Unlike the situation in humans, cyclosporine does not appear to be hepatotoxic in dogs and cats unless extremely high blood levels are maintained (>3000 ng/ml). Although nephrotoxicity is not as frequently encountered in humans, cyclosporine can be nephrotoxic in the cat. Nephrotoxicity in the cat does not seem to be related to the level of the drug in whole blood and can occur at relatively low plasma concentrations. Cats with extremely high cyclosporine whole blood concentrations (>4000 ng/ml) often show no toxicity at all. In my years of practice I have seen cyclosporine nephrotoxicity develop in only one dog. This dog had a chylothorax that resulted in trough whole blood concentrations of cyclosporine of more than 3000 ng/ml. Levels higher than 1000 ng/ml can cause inappetence in cats. If levels of 1000 ng/ml are maintained for several weeks or months, opportunistic bacterial and fungal infections can occur. As in humans, cyclosporine can promote the development of neoplasia, particularly lymphomas, in cats and dogs. The administration of high levels of prednisolone (1 to 2 mg/kg q24h PO) with cyclosporine increases the likelihood of tumor formation. As in humans, cyclosporine has resulted in a marked increase in hair growth in several of my feline renal transplant recipients. When administered to dogs, cyclosporine can result in severe gingival hyperplasia, fibropapillomatosis, and severe or fatal pyodermas, especially when combined with azathioprine (Gregory et al, 2006).

Cyclosporine has a distinctly unpleasant taste to both humans and animals, which necessitates administration in gelatin capsules or mixed with other fluids. Novartis supplies capsules (Atopica) containing 10, 25, 50, or 100 mg of cyclosporine. Novartis now has an oral solution specifically marketed for cats that is deemed to be palatable. I still place the oral solution in No. 0 or No. 1 gelatin capsules. Some cats need only a very small dose of cyclosporine (1 to 3 mg per dose). Measuring and administering this small amount (0.01 to 0.03 ml) of a drug is very difficult and imprecise. Sandimmune can be diluted and stored in olive oil; I usually make a 1 : 10 dilution. Neoral can be diluted in any oral solution, but it must be administered immediately after it is diluted because it is a microemulsion concentrate. I dilute Neoral in tap water.

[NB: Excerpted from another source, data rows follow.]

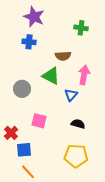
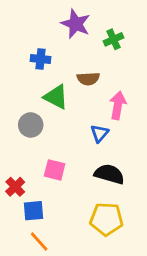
purple star: (34, 17) -> (76, 24), moved
green cross: (81, 28) -> (114, 39), turned -32
green triangle: (51, 76) -> (56, 97), moved
black semicircle: (78, 124) -> (109, 174), size x1.5

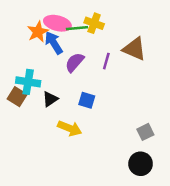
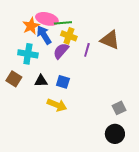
yellow cross: (94, 23) -> (69, 36), moved
cyan cross: (28, 82) -> (28, 54), moved
black triangle: (50, 99) -> (41, 81), turned 32
blue square: (87, 100) -> (63, 82), moved

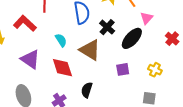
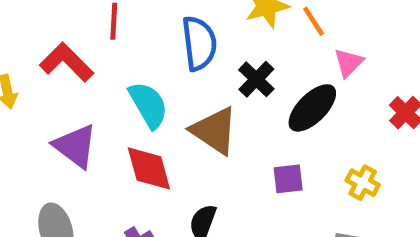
cyan semicircle: (61, 40) -> (148, 105), size x1.5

Cyclosporine also is available in an intravenous solution (Sandimmune IV) that must be diluted in 0.9% sodium chloride or 5% dextrose in water. For the treatment of acute renal allograft rejection, I administer a dose of 6 mg/kg over 4 hours in the calculated maintenance fluid requirement. Intravenous cyclosporine is administered to control organ rejection episodes, treat an acute hemolytic crisis, or provide therapy during periods when a patient cannot tolerate oral medications.